While the impacted accounts only represent a small fraction of the billions of monthly active users worldwide, the incident is still significant, as the abused tokens enable full access to a person’s account.
According to Rosen, the attackers targeted Facebook’s ‘View As’ feature, which allows users to view their profile as someone else. The flaw exploited was introduced when changes were made to Facebook’s video uploading feature in July 2017.
“The attackers not only needed to find this vulnerability and use it to get an access token, they then had to pivot from that account to others to steal more tokens,” Rosen wrote.
“Since we’ve only just started our investigation, we have yet to determine whether these accounts were misused or any information accessed. We also don’t know who’s behind these attacks or where they’re based.”
In response to the incident, Facebook has disabled access tokens for all 50 million accounts that were affected, plus an additional 40 million accounts for those who used ‘View As’ over the last year. In addition, the ‘View As’ feature itself has been disabled.

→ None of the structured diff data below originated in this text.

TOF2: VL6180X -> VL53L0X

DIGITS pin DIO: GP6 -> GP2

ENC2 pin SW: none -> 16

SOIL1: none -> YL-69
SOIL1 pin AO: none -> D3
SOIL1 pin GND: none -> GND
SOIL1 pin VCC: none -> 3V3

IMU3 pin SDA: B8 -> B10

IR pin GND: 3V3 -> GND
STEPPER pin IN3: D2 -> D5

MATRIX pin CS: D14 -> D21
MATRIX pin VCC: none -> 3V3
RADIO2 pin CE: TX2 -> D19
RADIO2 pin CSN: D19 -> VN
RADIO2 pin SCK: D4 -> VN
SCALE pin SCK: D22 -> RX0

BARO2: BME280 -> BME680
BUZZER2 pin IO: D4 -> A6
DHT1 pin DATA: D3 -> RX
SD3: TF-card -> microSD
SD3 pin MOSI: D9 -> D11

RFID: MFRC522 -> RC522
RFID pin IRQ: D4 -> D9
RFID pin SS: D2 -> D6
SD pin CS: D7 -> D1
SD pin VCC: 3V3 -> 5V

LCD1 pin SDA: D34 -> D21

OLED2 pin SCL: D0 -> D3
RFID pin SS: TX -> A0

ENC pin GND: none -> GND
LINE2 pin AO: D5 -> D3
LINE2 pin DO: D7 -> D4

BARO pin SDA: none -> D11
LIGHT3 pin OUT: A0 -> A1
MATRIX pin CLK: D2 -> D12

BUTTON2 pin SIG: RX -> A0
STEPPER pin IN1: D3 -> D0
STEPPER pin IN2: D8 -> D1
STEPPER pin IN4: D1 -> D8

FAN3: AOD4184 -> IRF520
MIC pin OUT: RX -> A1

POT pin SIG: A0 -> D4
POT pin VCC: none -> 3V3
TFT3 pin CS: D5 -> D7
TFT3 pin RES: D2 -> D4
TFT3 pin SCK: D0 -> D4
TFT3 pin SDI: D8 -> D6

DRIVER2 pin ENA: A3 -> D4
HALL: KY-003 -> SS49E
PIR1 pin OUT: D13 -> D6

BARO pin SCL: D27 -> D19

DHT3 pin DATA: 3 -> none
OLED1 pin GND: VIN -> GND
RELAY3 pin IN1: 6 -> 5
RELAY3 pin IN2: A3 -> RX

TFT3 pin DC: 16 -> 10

It isn’t clear, what – if any – information was exposed by the attackers, but Zuckerberg said in a call with journalists that the attackers did try to access developer APIs, which were locked down Thursday evening.
While it may seem like the company released information too soon, considering what little is known, they did so out of a sense of transparency – even if such an act was technically forced due to the three-day rule under GDPR (they have to inform regulators).
Under GDPR, Facebook has to tell regulators about the incident within three days unless the breach is “unlikely to result in a risk to the rights and freedoms of natural persons.”
In a somewhat related note, it isn’t clear if Friday’s disclosure is related to the claim made by a Taiwanese hacker, who said he discovered a bug that would allow him to delete Mark Zuckerberg’s account on the platform. The hacker, Chang Chi-yuan, was set to live stream his efforts on Sunday, but those plans were canceled after Bloomberg reported on them. He has since reported his findings to Facebook.
Salted Hash will continue to follow this story as it develops.